Sisk does not claim either that the warrant failed to describe the premises with particularity or that the credibility of C.I. was suspect. Rather, Sisk claims that Detective Forrest's insertion of the name "Antonio Hardin" without photographic verification by the C.I. tainted the probable cause determination and invalidated the warrant. We disagree.
In Snedegar v. State, 198 Ind. 182, 150 N.E. 367 (1926), our Supreme Court held that a search warrant was not invalid or the ensuing search illegal because the warrant wrongly named the owner of the premises as the owner of a distilling apparatus. The Court stated, in pertinent part, as follows:
[A]lthough there was a mistake in naming the person in possession of the things to be seized, such mistake will not invalidate the warrant or render illegal the search, for it is the certainty of place and the specific articles there possessed which are the vital elements of a valid search warrant.... Naming the person in possession, as was done in this case, may be treated as information for locating the place. In short, the sole purpose of a search warrant is the discovery, at a particular place, and seizure by the officer charged with its enforcement, of specific articles which constitute or contain evidence of crime.

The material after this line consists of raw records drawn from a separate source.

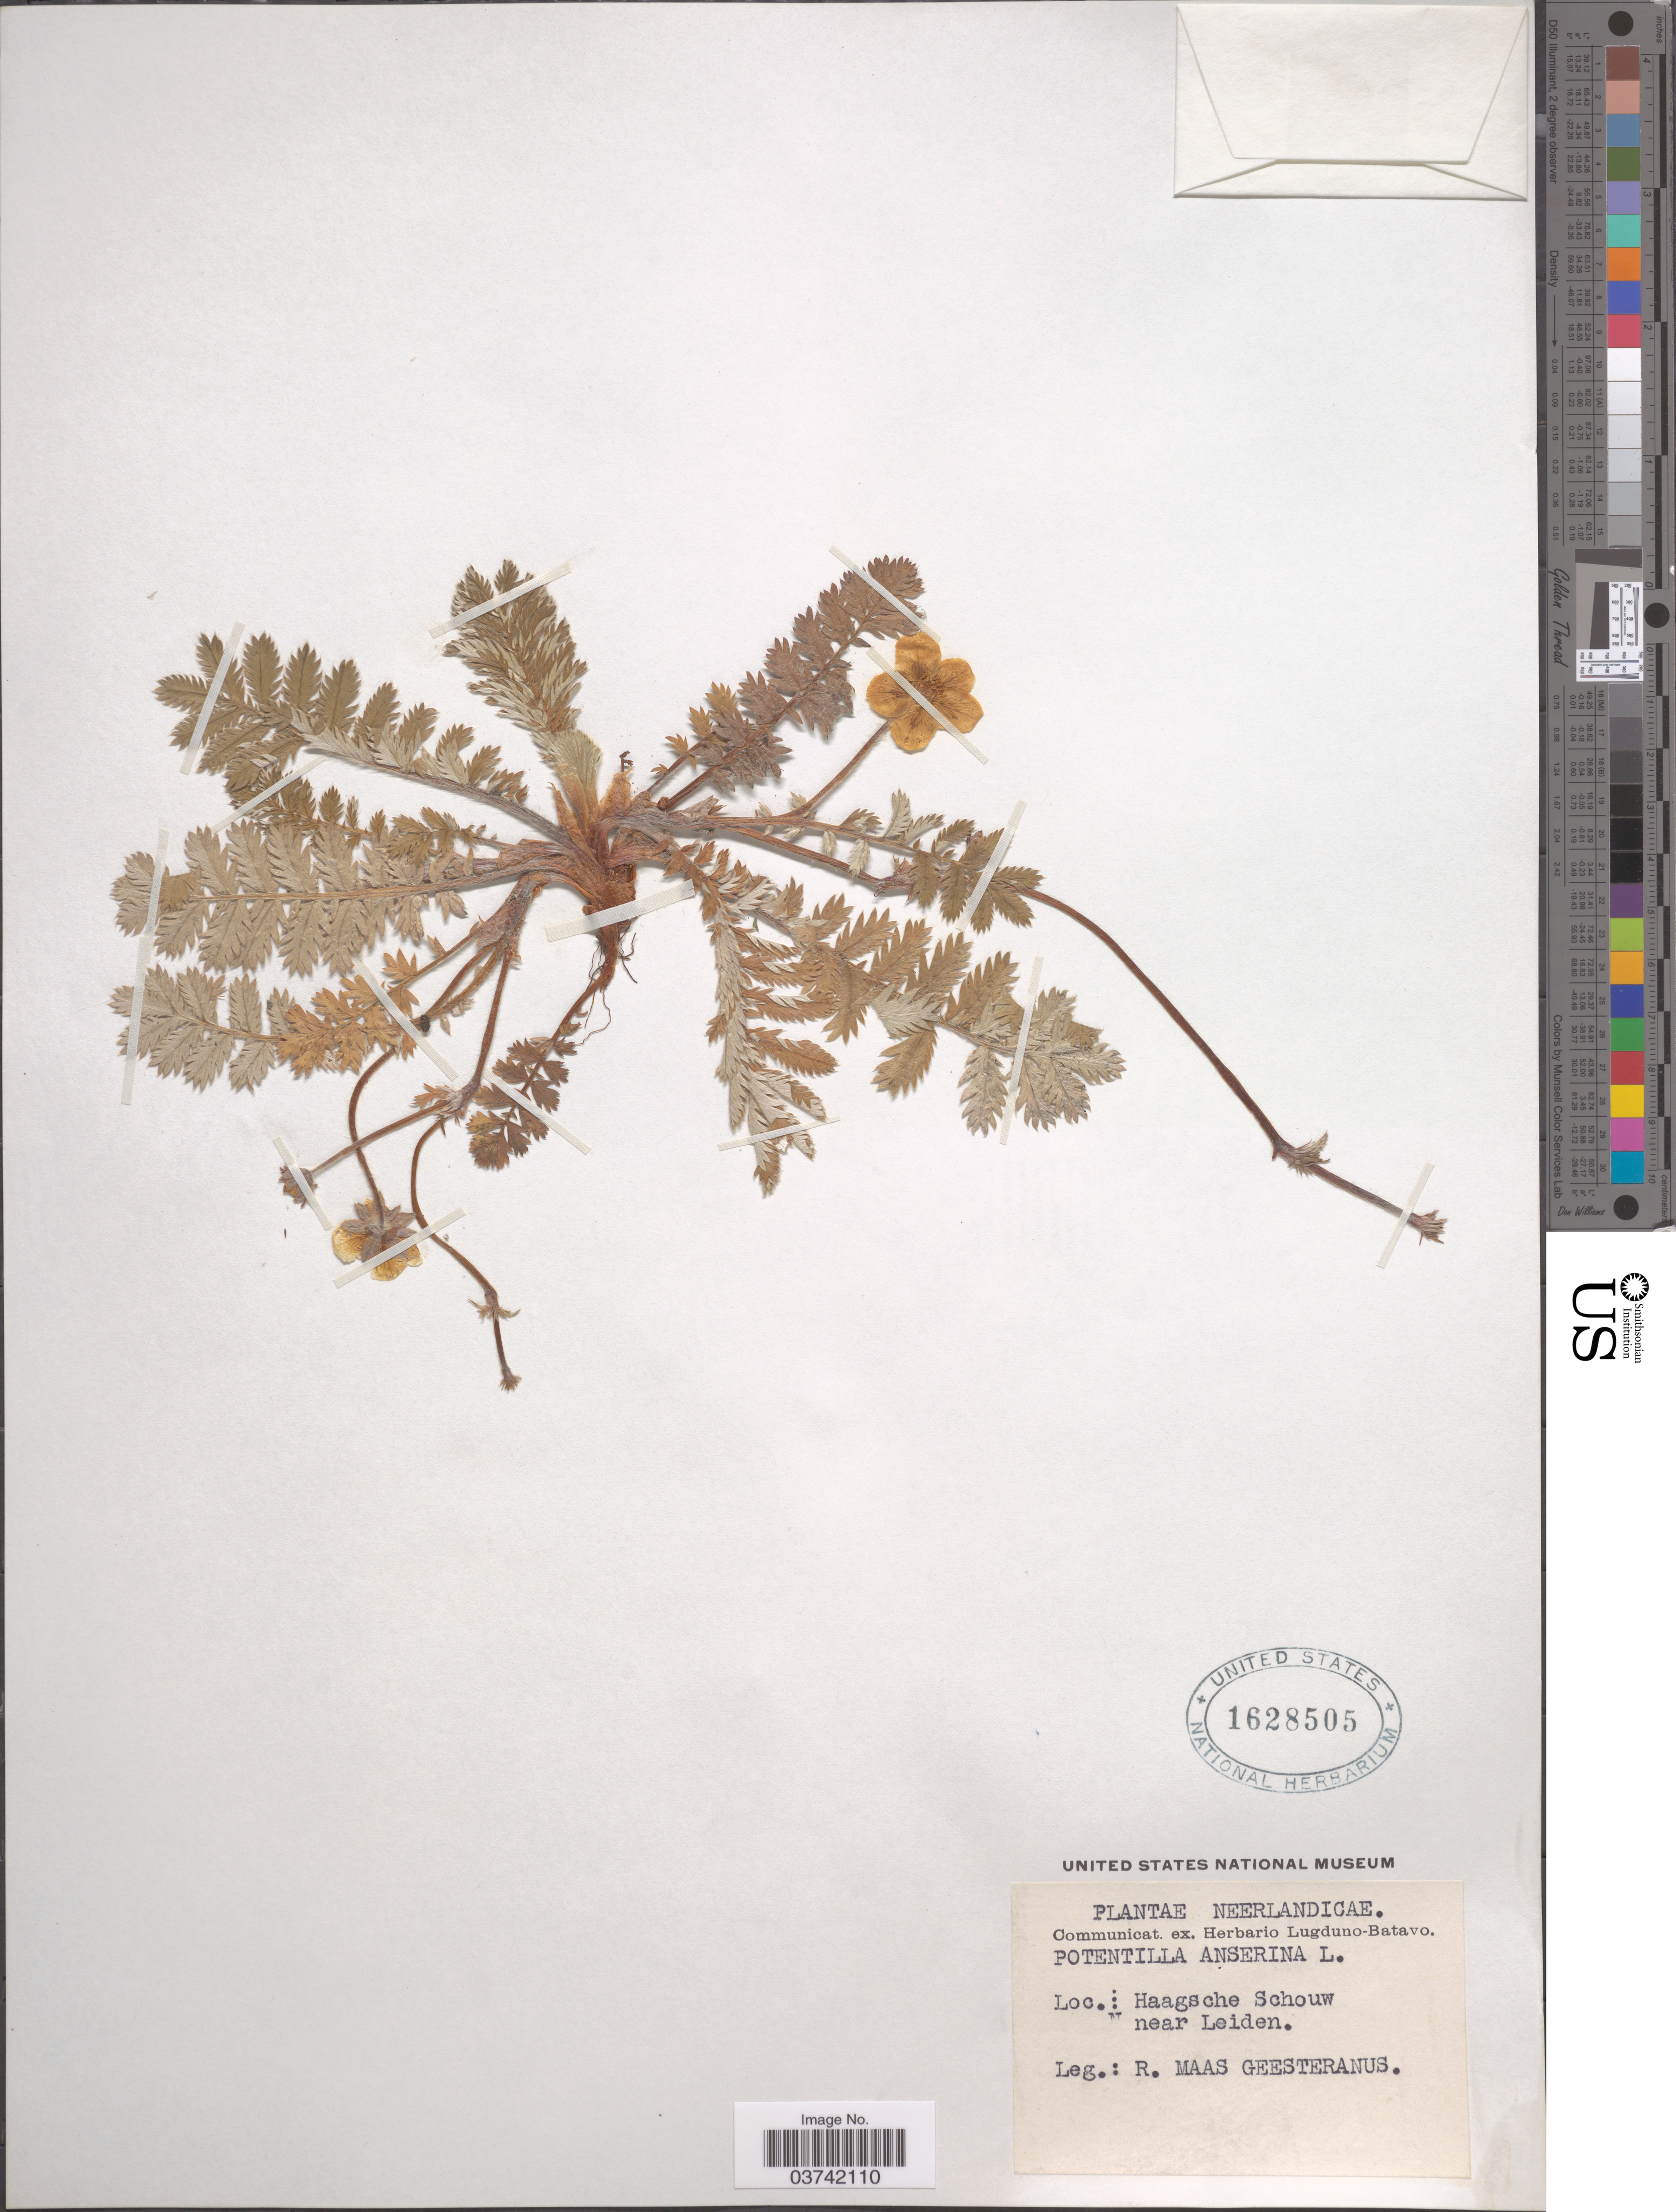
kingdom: Plantae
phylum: Tracheophyta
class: Magnoliopsida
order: Rosales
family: Rosaceae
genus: Argentina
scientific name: Argentina anserina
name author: (L.) Rydb.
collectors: R. A. Maas Geesteranus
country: Netherlands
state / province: Zuid Holland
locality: Haagsche Schouw near Leiden.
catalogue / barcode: US 1628505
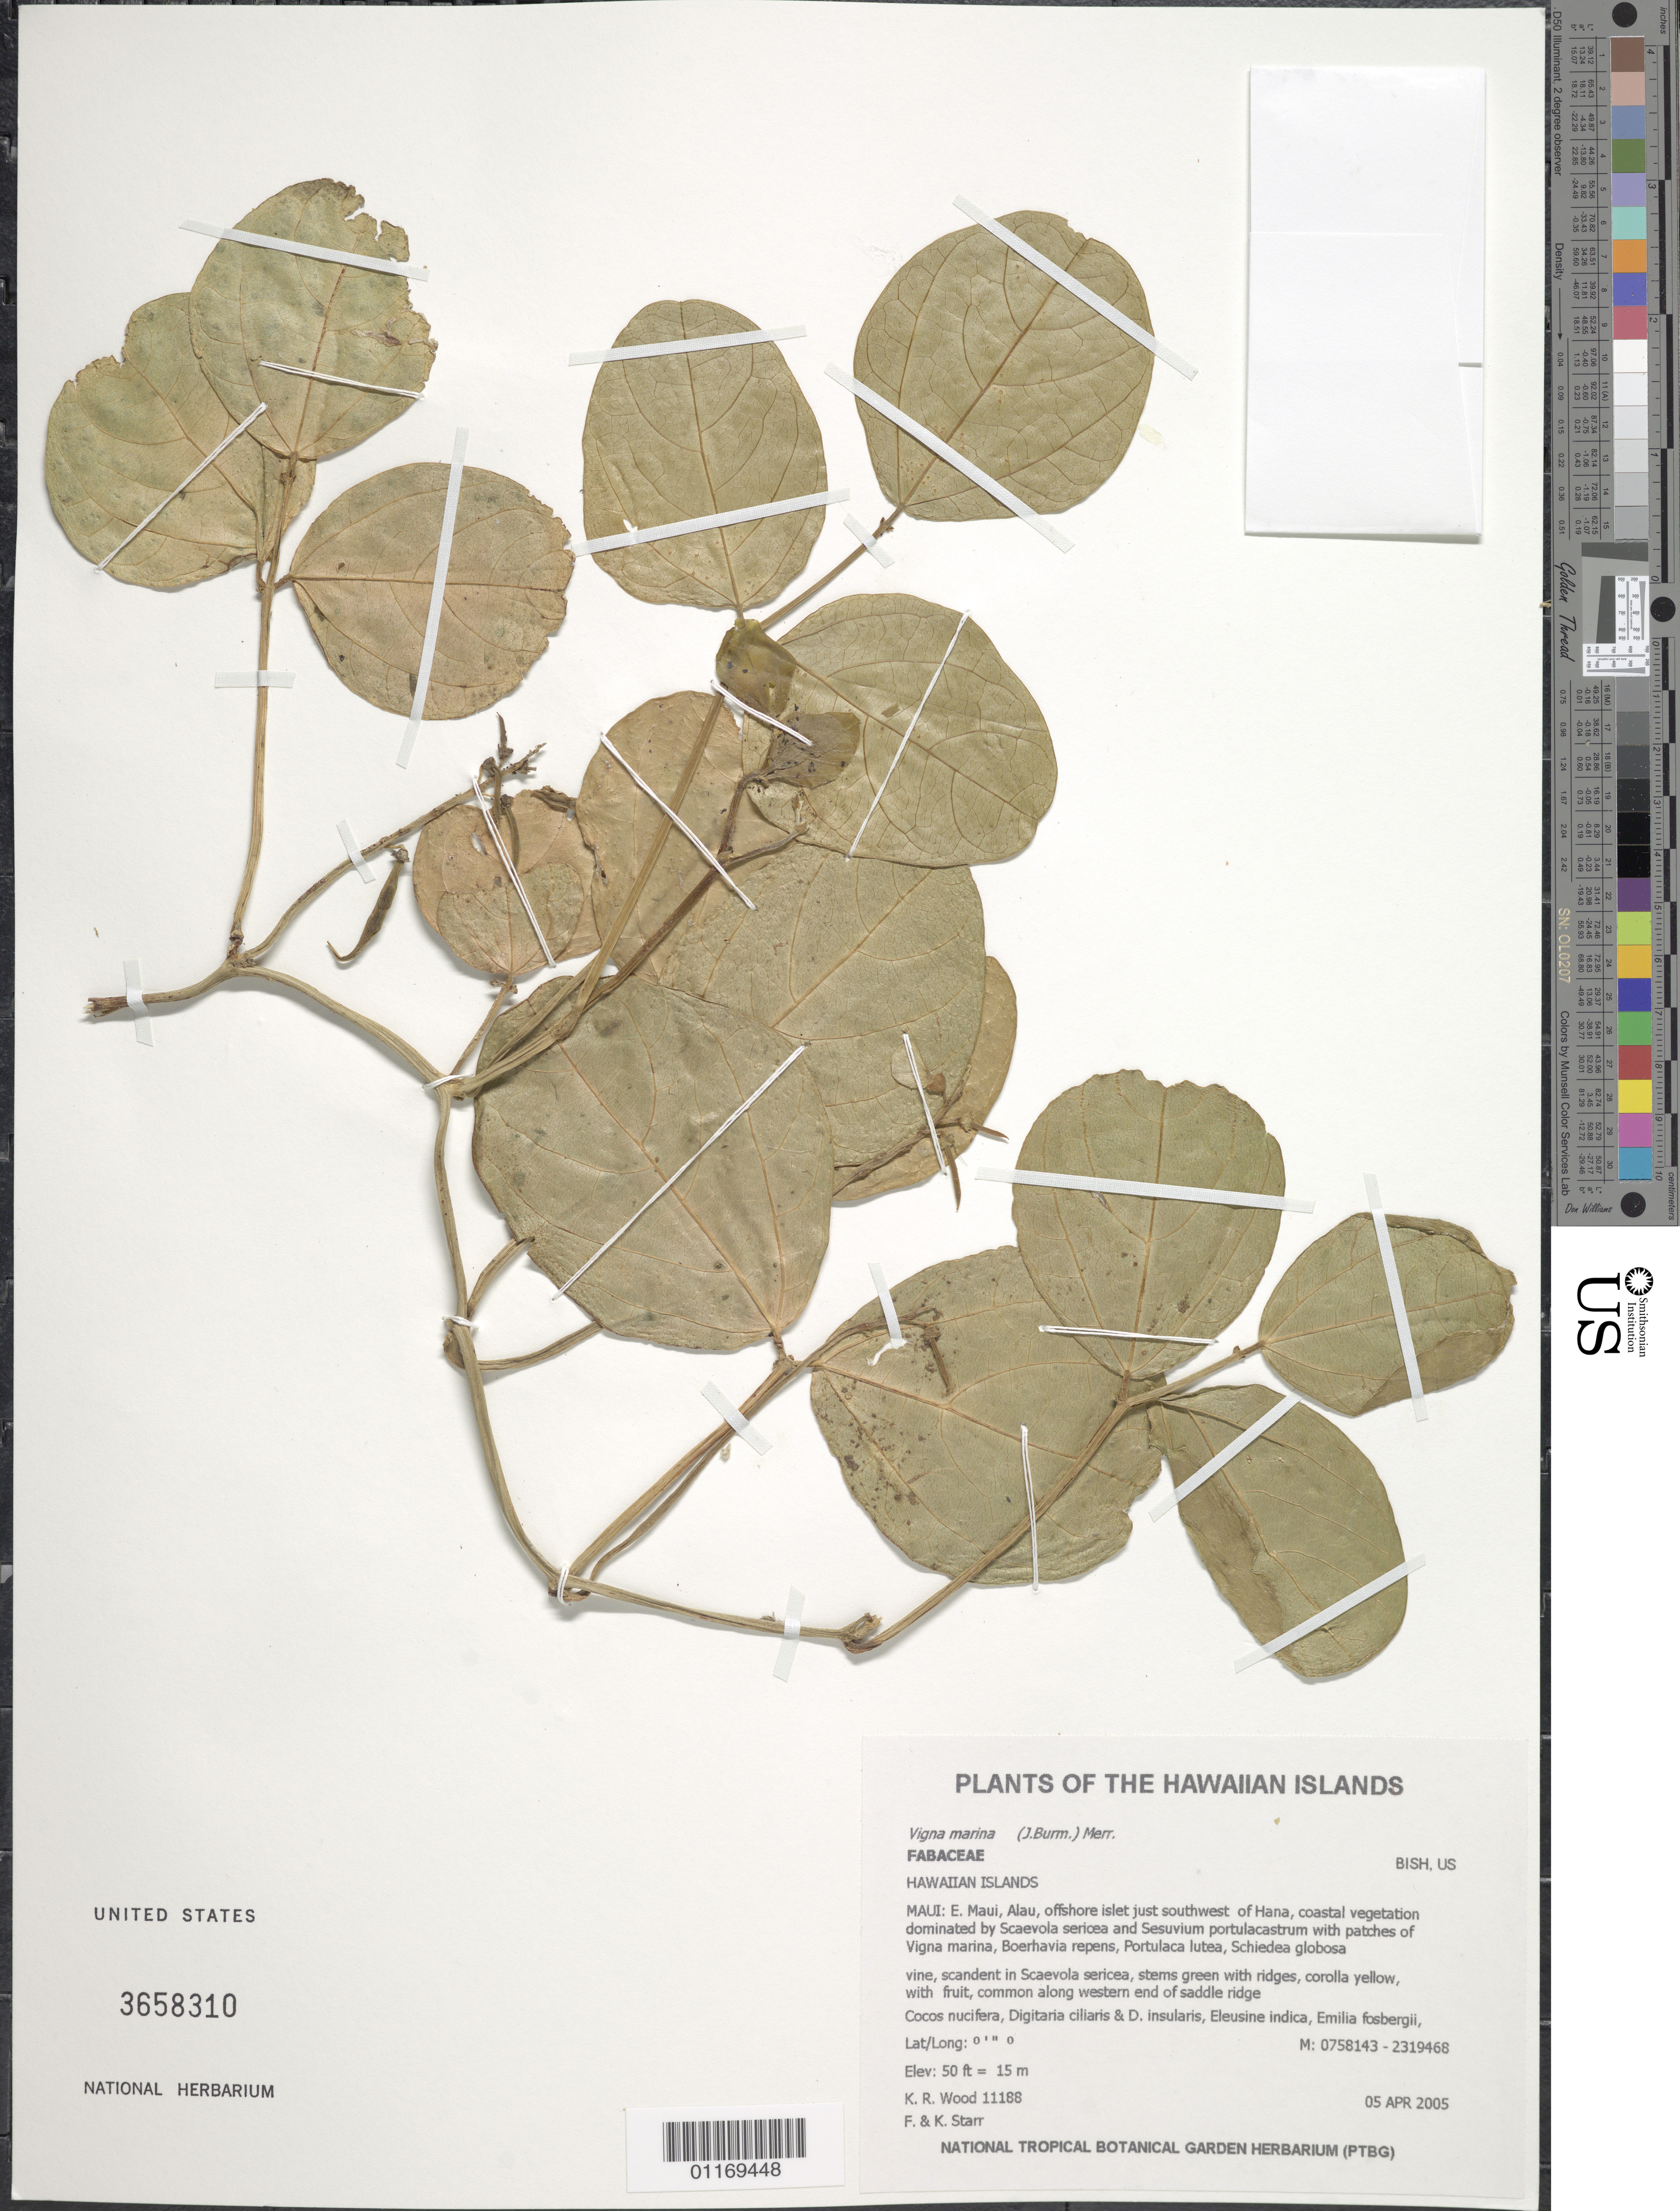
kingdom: Plantae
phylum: Tracheophyta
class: Magnoliopsida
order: Fabales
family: Fabaceae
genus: Vigna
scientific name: Vigna marina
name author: (Burm.) Merr.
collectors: K. R. Wood, F. Starr & K. Starr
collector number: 11188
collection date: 2005-04-05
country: United States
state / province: Hawaii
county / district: Maui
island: Maui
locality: E. Maui, Alau, offshore islet just southwest of Hana.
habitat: Coastal vegetation.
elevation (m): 15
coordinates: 0758143, 2319468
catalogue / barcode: US 3658310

Id. at 368 (internal citation omitted).
Here, the place to be searched was described by address and by its physical appearance. The items to be seized were clearly specified. The authorization to search the person of "Antonio Hardin" granted by the challenged warrant did not thereby grant the officers unbridled discretion to conduct a general exploratory search prohibited by the Fourth Amendment. See Warren v. State, 760 N.E.2d 608, 610 (Ind.2002). The officers were authorized to search the premises and curtilage of 1125 N. Winfield Avenue and to seize cocaine and related items. They conducted their search accordingly. Sisk was not arrested due to misapprehension that he was Antonio Hardin.[1]
Conclusion
In light of the foregoing, the trial court did not err in denying the motion to suppress.
Affirmed.
ROBB, J., and BARNES, J., concur.
NOTES
[1] The State has alternatively argued on appeal that Sisk was not seized pursuant to the warrant for the search of 1125 N. Winfield, but rather was detained on a Terry stop, and thus the validity of the warrant is irrelevant. See Terry v. Ohio, 392 U.S. 1, 88 S.Ct. 1868, 20 L.Ed.2d 889 (1968). We need not address this argument on the merits, as it was not raised in the trial court.